None of this has panned out. The idea of a Jewish minority in “Palestine” was shot down so quickly by Bennett and his fellow warriors against Palestinian statehood that the Palestinian brush-off will hardly have registered with the international community. The US and the EU have so far kept quiet on the issue. And the Palestinians have smoothed out their initial indignation. Sunday night’s angry vow by chief negotiator Saeb Erekat that “not one” settler could stay in Palestine, quickly attacked by the PMO, had given way by Monday morning to PLO official Hanan Ahrawi’s far more palatable position that Jews could be welcome, it’s only “ex-territorial” settlers retaining Israeli citizenship who are a no-go.
It’s possible that Netanyahu’s idea of offering settlers the chance to stay represents his acceptance of the inevitable division of the land, his willingness to preside over that process, but his refusal to follow Sharon and forcibly remove Jews from Biblical Israel: He can live with the gradual establishment of a Palestinian state and thus enter the history books as the leader who ended the conflict. But kicking Jews out of their houses? Not on his watch. Let them stay, if they want. If they need to be withdrawn, let someone else do the dirty work.

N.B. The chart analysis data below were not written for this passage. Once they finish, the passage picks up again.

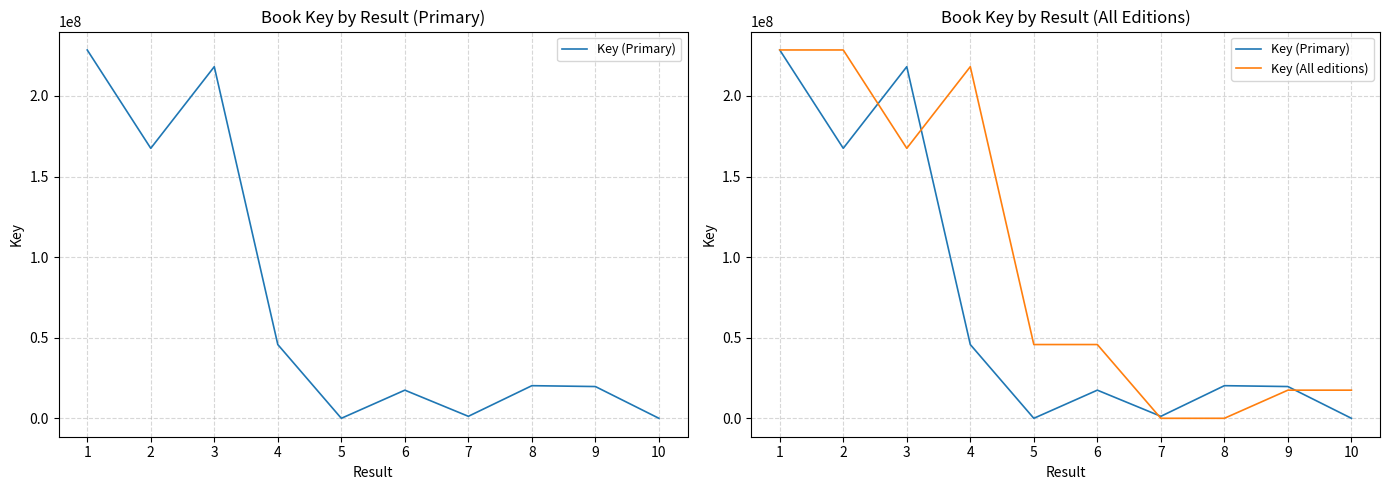

What is the total value across all series at 1?

457012848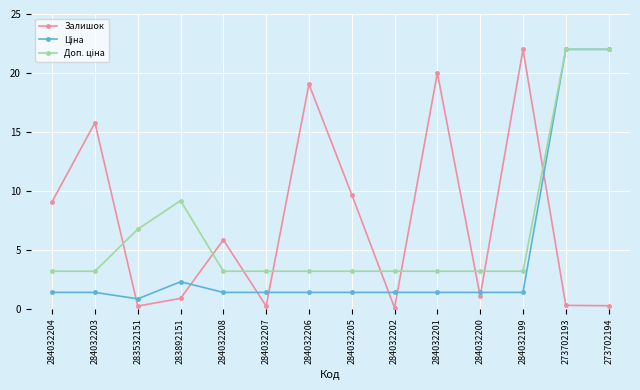

Which series has the widest spread of values?

Залишок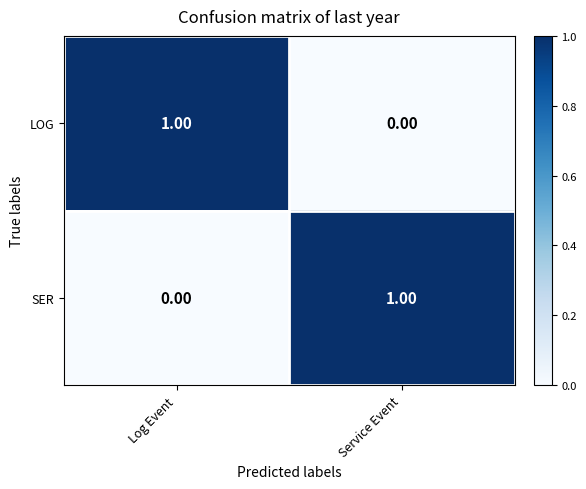

Where is SER nearest to the value 0?

Log Event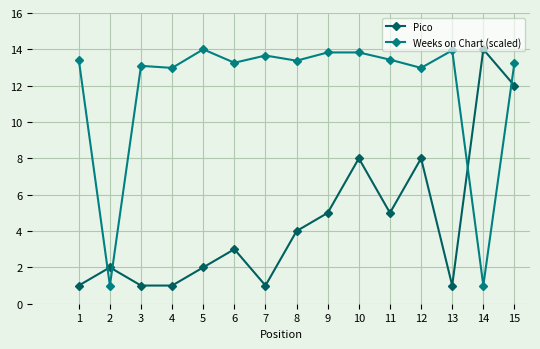

True or false: Weeks on Chart (scaled) has more than 0 interior local peaks.

True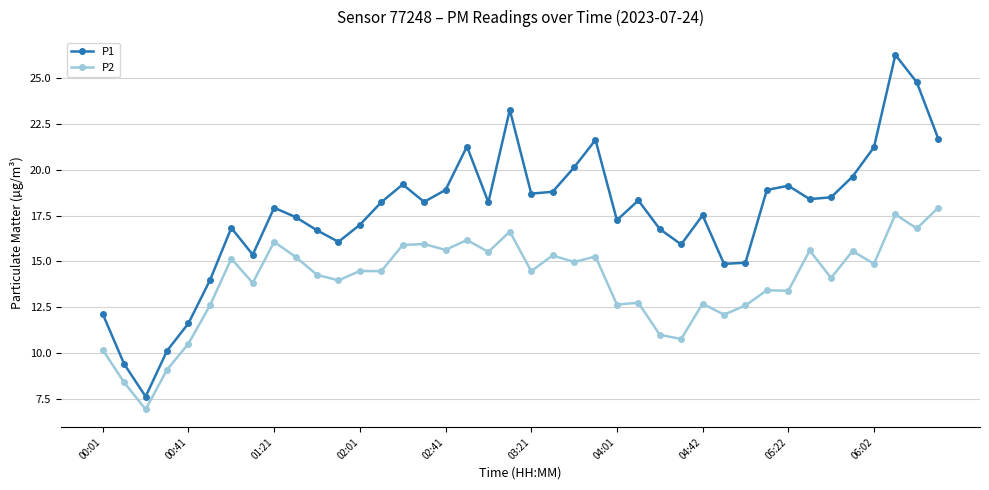

True or false: P2 and P1 intersect in this chart.

False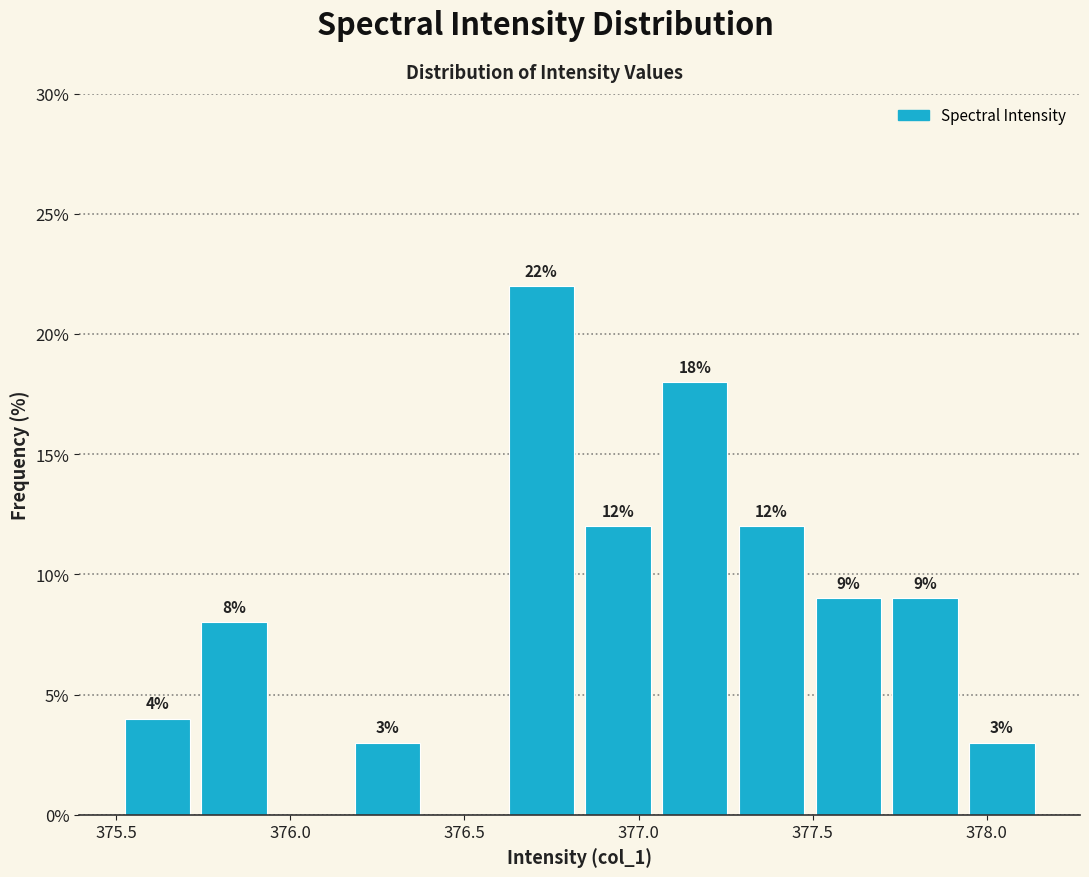

Which range on the x-axis has the tallest bar?

376.60 to 376.85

It’s also possible that his Davos comments — “I do not intend to remove a single settlement, [and] I do not intend to displace a single Israeli” — were deemed so inflexible by the Americans that he had to give some ostensible ground toward realizing a two-state solution: No, he won’t uproot settlements, but that doesn’t mean there can’t be a two-state deal.
Again, though, if the idea was to sound flexible, the result has been the reverse.
Thus Netanyahu is not merely back where he started — widely perceived internationally as the key player blocking peace process — but even further in the mire, seen as seeking to place yet another obstacle in the path to Palestinian statehood. And with both the settlers and the Palestinians more angry and mistrustful of him than before.